- Danish theatrical release poster
- Directed by: Lars von Trier
- Written by: Lars von Trier Niels Vørsel
- Produced by: Jacob Eriksen
- Starring: Lars von Trier Niels Vørsel
- Cinematography: Henning Bendtsen
- Edited by: Thomas Kragh
- Music by: Peter Bach
- Production companies: Det Danske Filminstitut Elementfilm A/S
- Distributed by: Angel Films
- Release dates: May 1987 (Cannes); 11 September 1987;
- Running time: 106 minutes
- Country: Denmark
- Languages: Danish English

= Epidemic (film) =

Epidemic is a 1987 Danish comedy-horror film co-written and directed by Lars von Trier, the second installment of Trier's Europa trilogy, following The Element of Crime (1984) and succeeded by Europa (1991).

Co-written by Trier and Niels Vørsel, the film focuses on the screenwriting process. Vørsel and Trier play themselves, coming up with a last-minute script for a producer. The story is inter-cut with scenes from the film they write, in which Trier plays a renegade doctor trying to cure a modern-day epidemic. The film marks the first in a series of collaborations between Trier and Udo Kier.

==Plot==
In a metafiction version of the film divided into five days, the first day of the protagonists sees screenwriters Lars and Niels lose the only copy of a film script (Kommisæren Og Luderen, "The Policeman and the Whore", a reference to The Element of Crime). They begin to write a new script about an epidemic: the outbreak of a plague-like disease. Another protagonist is a doctor, Mesmer, who, against the will of the Faculty of Medicine of an unknown city, goes to the countryside to help people. During the next days, the facts of the script join the real-life events in which a similar disease starts to spread. Lars and Niels go to Germany, where they meet Udo Kiev, who describes the Allied bombing of Cologne during the Second World War.
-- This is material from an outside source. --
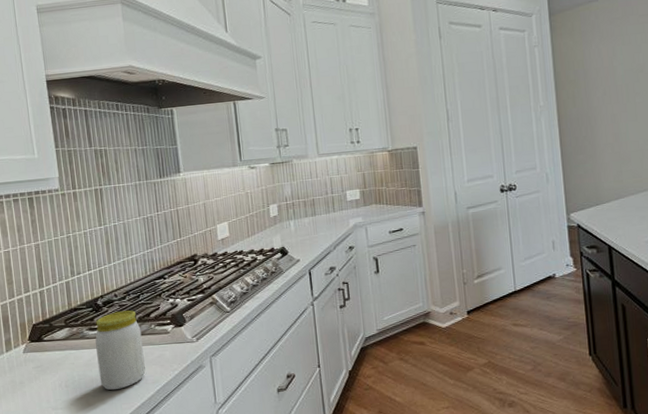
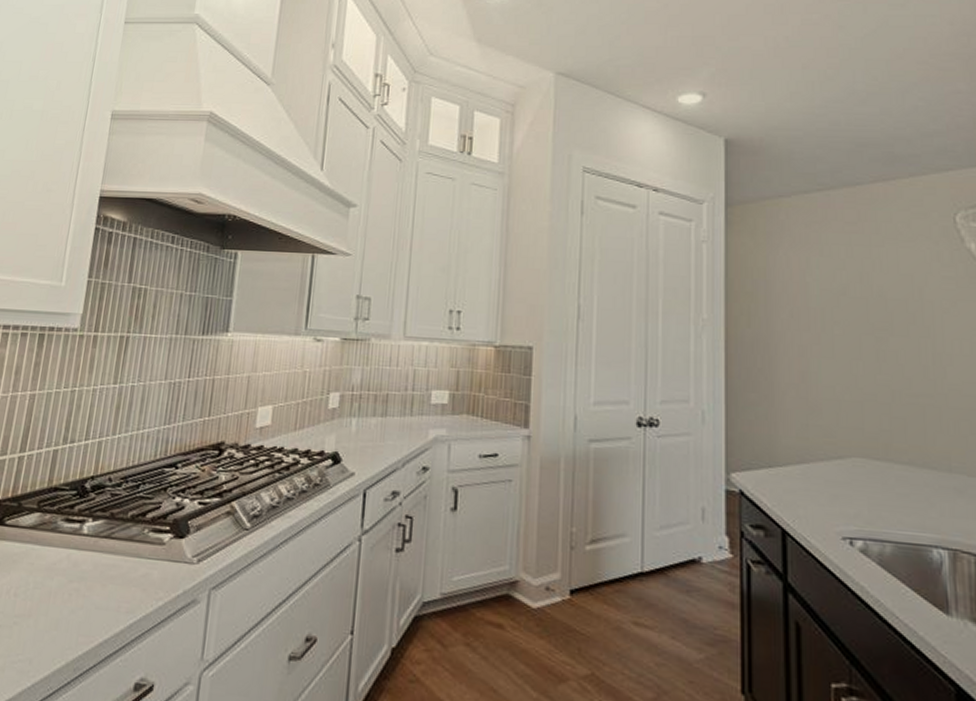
jar: present [95,310,146,390] -> none [59,502,130,613]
After the trip, Niels goes to a hospital where he undergoes a minor surgical procedure and while there tells Lars to go to see Palle, a pathologist who is performing an autopsy on a man who has recently died of an unknown disease. The last day, Lars and Niels have a dinner with their producer, to whom they reveal the end of the film, that Mesmer and his medical kit have spread the disease. The producer does not like the short twelve-page script, which has no violence, few deaths, and no subplots (which are common in Danish cinema). After that a hypnotist and a woman arrive in the house, to "help" writing the script, but the woman is overpowered by the visions of the script which are becoming real. She continuously screams and cries before everyone realizes that she has caught the disease that had been spreading in real life. She commits suicide with a fork, then another woman who shares the house with Lars and Niels dies, too, and Niels begins showing the signs of the disease.

==Cast==
Excluding his portrayal of von Trier as Dr. Mesmer, most of the film's cast portray fictionalized versions of themselves:

- Lars von Trier
- Niels Vørsel
- Allan De Waal
- Ole Ernst
- Michael Gelting
- Colin Gilder
- Svend Ali Hamann
- Claes Kastholm Hansen
- Ib Hansen
- Anja Hemmingsen
- Kirsten Hemmingsen
- Cæcilia Holbek
- Gert Holbek
- Udo Kier
- Jørgen Christian Krüff
- Jan Kornum Larsen
- Gitte Lind
- Leif Magnusson

==Reception==
The film was screened in the Un Certain Regard section at the 1987 Cannes Film Festival. It was nominated for Best Film at the Fantasporto International Fantasy Film Festival in 1988.

On Rotten Tomatoes, the film has a rating of 25%, based on 8 reviews, with an average rating of 5.4/10. On Metacritic, the film holds a score of 66 out of 100, based on 4 reviews, indicating "generally favorable reviews".

Robert K. Elder of the Chicago Tribune gave the film 3 out of 4, and wrote: "Will never be confused with von Trier's great films. But it is an intriguing introduction to his later cinematic obsessions". The Village Voice called the film "among [Lars von Trier's] better and most revealing movies". Chicago Reader gave the film 3 out of 5, and wrote: "Aside from the Pirandellian games and some interplay of different film stocks there isn't much going on here, though von Trier rewards the patient with a strange and horrifying climax".

== Home media ==
In 2023, The Criterion Collection released a 3K restoration of Epidemic as part of the Blu-ray box set, Lars von Trier's Europe Trilogy.